As Ywg_jy correctly pointed out, Canadian airports codes are 4 letters, each beginning with the letter C. This dates to the time when the Canadian government was allocating radio callsigns. When they allocated callsigns to those in the form CYxx and CXxx to airports. (A radio callsign is just an identifier, like WNBC or KTLA) The 3 letter airport code for a Canadian airport is just the callsign minus the 'C' at the beginning. So Toronto's airport radio callsign is CYYZ and the 3 letter airport code is YYZ, just like Vancouver's is CYVR and YVR. It was just an adminstrative decision. Other countries used a different method to pick airport codes, this was Canada's.
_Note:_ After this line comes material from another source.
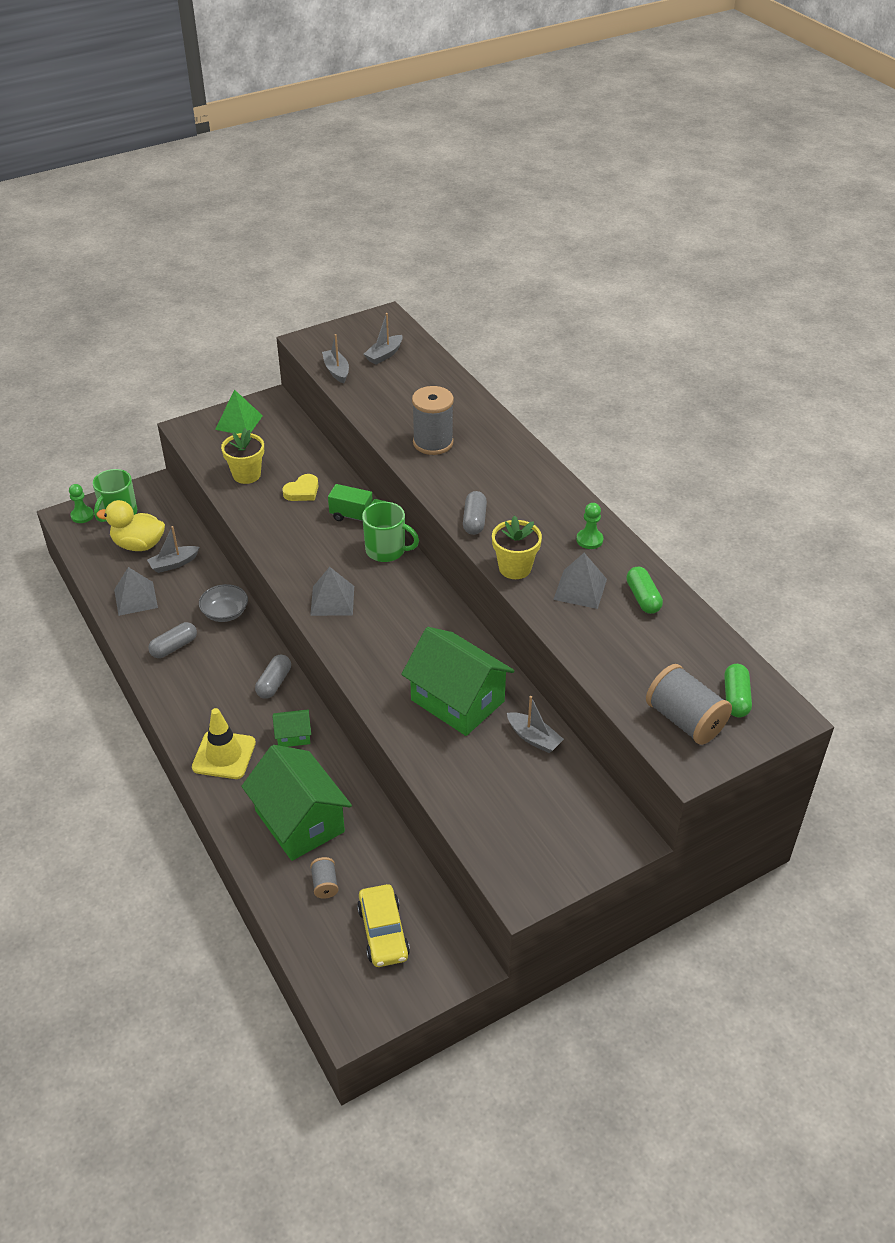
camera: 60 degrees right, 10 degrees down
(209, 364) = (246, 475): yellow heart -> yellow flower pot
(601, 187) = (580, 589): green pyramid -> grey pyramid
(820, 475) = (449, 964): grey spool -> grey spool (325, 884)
The motto for Ft. Myers (SW Florida Reg) is "Ready to Serve the World. They have it written all over their website, and I think they have that code for that reason. Or maybe LoneStarMike is right, and they just figured out that their assigned IATA code worked out as an abbreviation for a cool moniker.
Not all Canada airports start Y, only the main ones. There is a small 'airport' on the area around 10 miles south-east of YVR known as the Delta, called Boundary Bay, code ZBB. Montair are based there, a small regional carrier with a fleet of one Pilatus PC-12. It's an interesting field to visit at weekends (when YVR gets a bit quiet) as there are a few veterans (HU-16 etc) amongst the 150-plus residents.
Re LGW, LHR and STN - Heathrow and Gatwick have been the designated London Airports for years now, since the 40's and 50's I believe - Stansted was a war time military base and turned into the official 3rd London airport back in the 80's - I would assume that is why the coding is different.
Re LAX - short for LAXative - just passing through!!!